Durch unsere Freunde fanden wir Freiwillige und wurden nach Czernowitz evakuiert. Jetzt leben wir hier. Wir sind im März 2022 angekommen. Mein Vater starb hier, nachdem er zwei Jahre überlebt hatte. Gewöhnliche Menschen und Nachbarn helfen uns. Alle sind besorgt. Unser Kind geht in den Kindergarten und hat neue Freunde. Ich erledige kleine Arbeiten und versuche, mich an das neue Leben zu gewöhnen. In dieser Stadt gibt es viele Menschen, die wie ich vor dem Krieg aus dem Osten geflohen sind. Wir haben hier eine Zuflucht gefunden. Bis jetzt ist es hier ruhig. Es gibt viele Menschen, die uns geholfen haben: mit humanitärer Hilfe und einfach durch moralische Unterstützung. Wir versuchen, uns hier ein neues Leben aufzubauen. Keiner von uns weiß, ob wir nach Hause zurückkehren werden und ob es die Ukraine geben wird. Oder ob Russland unsere Häuser bis zum Ende zerstören wird.

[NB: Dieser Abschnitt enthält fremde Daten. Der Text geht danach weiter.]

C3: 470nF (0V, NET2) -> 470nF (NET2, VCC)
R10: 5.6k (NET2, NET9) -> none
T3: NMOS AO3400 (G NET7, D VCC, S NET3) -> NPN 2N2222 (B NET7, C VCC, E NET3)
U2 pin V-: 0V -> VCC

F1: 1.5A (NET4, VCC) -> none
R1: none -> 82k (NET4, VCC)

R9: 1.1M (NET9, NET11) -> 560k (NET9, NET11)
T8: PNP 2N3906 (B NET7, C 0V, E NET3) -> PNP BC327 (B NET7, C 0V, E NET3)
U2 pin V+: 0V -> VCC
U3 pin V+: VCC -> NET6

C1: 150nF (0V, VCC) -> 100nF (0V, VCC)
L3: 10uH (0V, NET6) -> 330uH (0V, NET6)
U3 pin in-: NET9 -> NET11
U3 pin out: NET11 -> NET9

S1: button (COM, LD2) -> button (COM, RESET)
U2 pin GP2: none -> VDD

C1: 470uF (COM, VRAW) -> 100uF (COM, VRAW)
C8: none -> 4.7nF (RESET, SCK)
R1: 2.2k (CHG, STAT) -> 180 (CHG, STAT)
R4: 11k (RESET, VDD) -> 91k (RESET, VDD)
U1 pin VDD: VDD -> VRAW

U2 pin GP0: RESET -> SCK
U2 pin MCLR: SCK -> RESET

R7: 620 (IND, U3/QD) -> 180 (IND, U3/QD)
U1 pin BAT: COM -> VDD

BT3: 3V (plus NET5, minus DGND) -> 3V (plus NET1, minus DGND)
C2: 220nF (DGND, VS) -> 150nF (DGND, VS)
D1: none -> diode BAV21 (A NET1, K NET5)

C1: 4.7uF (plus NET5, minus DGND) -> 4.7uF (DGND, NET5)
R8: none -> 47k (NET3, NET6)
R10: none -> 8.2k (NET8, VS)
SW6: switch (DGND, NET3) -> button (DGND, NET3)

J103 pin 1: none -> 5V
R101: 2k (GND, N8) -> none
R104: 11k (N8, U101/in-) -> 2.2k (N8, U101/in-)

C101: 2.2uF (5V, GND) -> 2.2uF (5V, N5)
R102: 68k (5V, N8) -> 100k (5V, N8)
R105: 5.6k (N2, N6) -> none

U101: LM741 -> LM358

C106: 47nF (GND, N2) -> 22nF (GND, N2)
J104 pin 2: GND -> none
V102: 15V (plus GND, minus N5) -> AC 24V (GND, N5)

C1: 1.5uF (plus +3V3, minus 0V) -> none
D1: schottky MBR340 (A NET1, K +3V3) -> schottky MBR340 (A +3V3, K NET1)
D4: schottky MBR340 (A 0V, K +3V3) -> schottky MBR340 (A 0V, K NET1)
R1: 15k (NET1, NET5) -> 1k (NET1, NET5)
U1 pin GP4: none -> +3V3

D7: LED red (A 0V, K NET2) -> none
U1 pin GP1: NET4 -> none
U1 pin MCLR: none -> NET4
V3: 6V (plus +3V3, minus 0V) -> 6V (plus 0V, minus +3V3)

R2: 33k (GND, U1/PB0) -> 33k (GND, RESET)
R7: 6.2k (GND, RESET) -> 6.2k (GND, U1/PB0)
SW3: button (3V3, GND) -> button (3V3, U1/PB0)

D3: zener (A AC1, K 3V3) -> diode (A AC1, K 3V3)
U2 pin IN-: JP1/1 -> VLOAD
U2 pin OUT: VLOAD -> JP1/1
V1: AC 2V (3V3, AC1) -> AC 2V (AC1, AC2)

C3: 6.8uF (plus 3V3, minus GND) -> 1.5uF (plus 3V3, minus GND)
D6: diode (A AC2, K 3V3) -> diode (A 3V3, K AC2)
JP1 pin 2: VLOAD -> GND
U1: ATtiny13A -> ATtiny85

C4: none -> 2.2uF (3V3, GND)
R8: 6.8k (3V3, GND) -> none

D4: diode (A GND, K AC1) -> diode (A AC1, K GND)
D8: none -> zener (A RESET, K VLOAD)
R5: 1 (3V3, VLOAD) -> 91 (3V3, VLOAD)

Ich bin all den Menschen sehr dankbar, die mir in diesen schwierigen zwei Jahren geholfen haben. Niemand blieb gleichgültig gegenüber unserem Kummer. Ich hoffe, dass der Krieg eines Tages zu Ende sein wird und wir alle in unsere Häuser zurückkehren können.

Ich bin gegen den Krieg auf der ganzen Welt. Ich bin für den Frieden.